Here is our data.
Force is a push or pull exerted on an object, according to our textbook. In this case, the hand of Rachel Iaquinello exerted a force on the volleyball to spike it toward the force meter, which measured the force that the ball hit the meter at. The force meter measured the force it was hit at, and the data was transsferred to Logger Pro and turned into a graph. Impulse, also according to the textbook, is the product of the average net force exerted on the object (volleyball) and the time interval over which the force acts (the amount of time Rachel's hand hit the volleyball). This can also be found by taking the force graph produced in Logger Pro and taking the integral of the area beneath the curve (the force). An example of how we found the impulse is below, and an example of the graph from the force meter is below it . Force can be found by multiplying mass times acceleration, giving units of g*m/s*s or Newtons (N). Impulse, being force times the time interval, gives you units of N*s.
Forces for 4 tests in N (found in the graph and data of the force meter): 27, 29.3, 147.4, -4.7
Average force: 51.92 N
Impulse in N*s (in the order of the forces above): 46.09, 48.88, 67.04, -48.29
Work is related to force. Work is, according to the textbook, the transfer of energy by mechanical means (hitting the volleyball) where a constant force (the hand of Rachel) is exerted on an object (the volleyball) in the direction of motion, and that force is multiplied by the object's displacement (the distance the hand moved in hitting the ball, in this case 0.72 m). Work is measured in N*m or Joules (J).
Work (in the order of the forces above) in J: 19.4, 20.88, 106.12, 3.384
This data has to do with types of motion, using the tracker program. The three pictures are in order so that all of the data found in the tracker program is displayed, starting with time 0.228 sec, 0.3 sec, and 0.366 sec.
(The image will not allow data to be typed above this line, so this is where the expalnation begins of all of this data.)
The "t" in the charts is the time interval as measured with the high speed camera with 500 frames per second.
The "x" and "y" are the x and y positions of the projectile (volleyball) as it moves from an origin (where the ball starts to be measured in this one).
The "vy" stands for the velocity, in the y direction, of the projectile as it is falling and is then hit. This is found by the equation: distance of projectile moved/time interval. Also, velocity can be found by finding the slope of the line in the position (distance) vs. time graph (or the derivative of the displacement graph) The units are m/s.
The "ay" stands for the acceleration, in the y direction, of the projectile as it is falling and hit. This can be found by the equation: change in velocity/time interval. Also, acceleration can be found by finding the slope of the line in the velocity vs. time graph (or the derivative of the velocity graph). The units are m/s*s.
The "p" stands for momentum, the product of the projectile's mass and the projectile's velocity in kg*m/s, according to the textbook.

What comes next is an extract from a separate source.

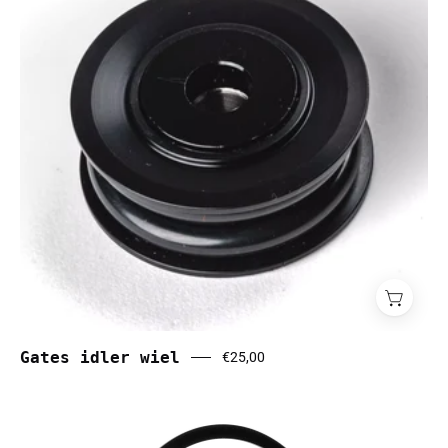
Gates idler wiel
€25,00
Guard
voor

The "K" stands for the kinetic energy of the projectile as it is falling and is then hit by Rachel, found by the equation 0.5*mass of projectile (0.226 kg)* (velocity of object)squared, measured in J.
Luckily for our group, we used the tracker program to find the velocity, acceleration, momentum, and kinetic energy, only having to adjust a few numbers (the mass of the volleyball mainly). When analyzing the video, we had to change the frames per sec to 0.002 to adjust for 500 frames per sec on the high speed camera. We then analyzed the video using the meter stick as our guide for setting our distance. The following graphs below are the position (t, y), velocity(t, vy), and acceleration (t, ay)graphs, based on their labels.
Above, we can see Rachel in the middle of another great spike that will be just the right speed, and when aimed properly, will get past all of the other team's defenses, giving the win to Rachel. The only way this is possible is to be positioned so that with the maximum force and minimum work needed, Rachel can spike with ease. Based on the data shown, it is clear that it does not take much movement of the hand, or energy, to make a volleyball move. If Rachel can simply continue moving her arm the same distance only differing the acceleration of the arm, she can achieve any number of forces, trying to use the least energy spent to be ready for a surprise hit back.